Trump’s animosity toward poverty assistance does not appear to be well supported by facts. In 2013, for example, he tweeted that “welfare pays better than jobs” in New York, citing a New York Post story. But that story had tabulated how much a single mother with two children could receive if she earned every possible social safety net benefit all at once: public housing, Medicaid, SNAP, Temporary Assistance for Needy Families, utility assistance, and so on.

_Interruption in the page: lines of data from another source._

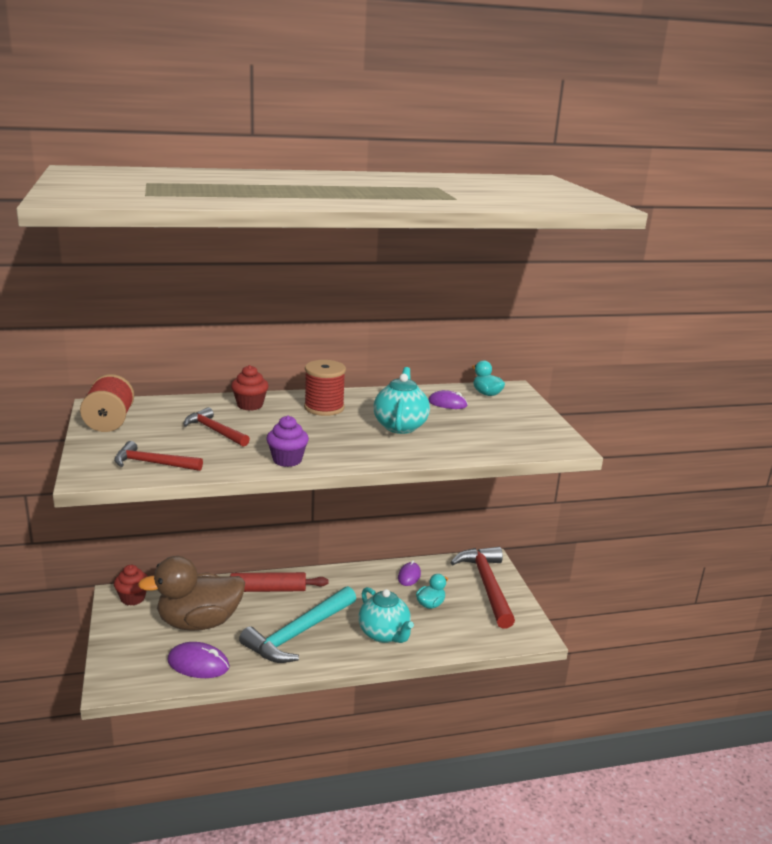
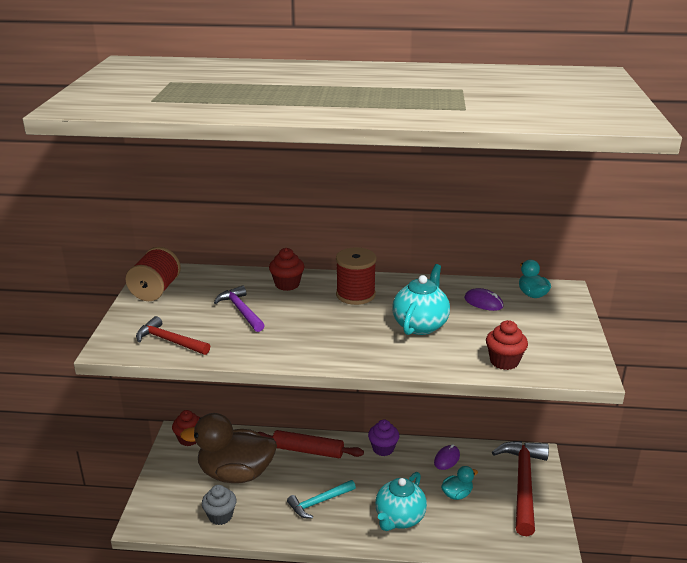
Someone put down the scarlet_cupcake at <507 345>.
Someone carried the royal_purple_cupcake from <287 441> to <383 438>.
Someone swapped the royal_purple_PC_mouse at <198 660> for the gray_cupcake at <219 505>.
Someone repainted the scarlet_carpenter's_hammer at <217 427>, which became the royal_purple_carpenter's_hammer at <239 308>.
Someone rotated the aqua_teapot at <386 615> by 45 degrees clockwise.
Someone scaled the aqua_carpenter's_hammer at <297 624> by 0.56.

Similarly, a White House fact sheet on Trump’s “Principles of Economic Mobility“ cites low unemployment and labor shortages in contrast to welfare enrollment that it describes as “at or near-historic highs”—the takeaway being that layabouts on social assistance are having a pronounced effect on the economy. But the National Low Income Housing Coalition reports that only 6 percent of households that receive housing aid could be considered “work-able” but not employed.

Instead, recipients of federal aid are more likely to be seniors, disabled, or caretakers—or low-wage shift workers with unpredictable schedules. Setting work requirements in the name of welfare reform may wind up punishing the people it is ostensibly nudging toward self-sufficiency.

“Work requirements do not create the jobs and opportunities needed to lift people out of poverty, but instead could cut struggling families off from the very housing stability and services that make it possible for them to find and maintain jobs,” said Diane Yentel, president and CEO of the National Low Income Housing Coalition, back in February.

Trump’s work requirements may nevertheless be popular. A poll on welfare reform conducted in February by the conservative Foundation for Government Accountability found overwhelming support for “requiring able-bodied adults to work, train, or volunteer at least part-time in order to receive welfare.” As CityLab reported then, 85 percent of suburban women responded in the affirmative.

But the question is leading: Volunteering would not count toward Trump’s work requirements, and most work-able recipients of aid do work part-time already. Misconceptions about how the social safety net works—plus popular racist myths about people who receive aid—have contributed to widespread but mistaken beliefs about welfare. Trump appears to believe the worst about welfare, and he brings an added layer of bitterness to the issue—as well as the power of the presidential pen.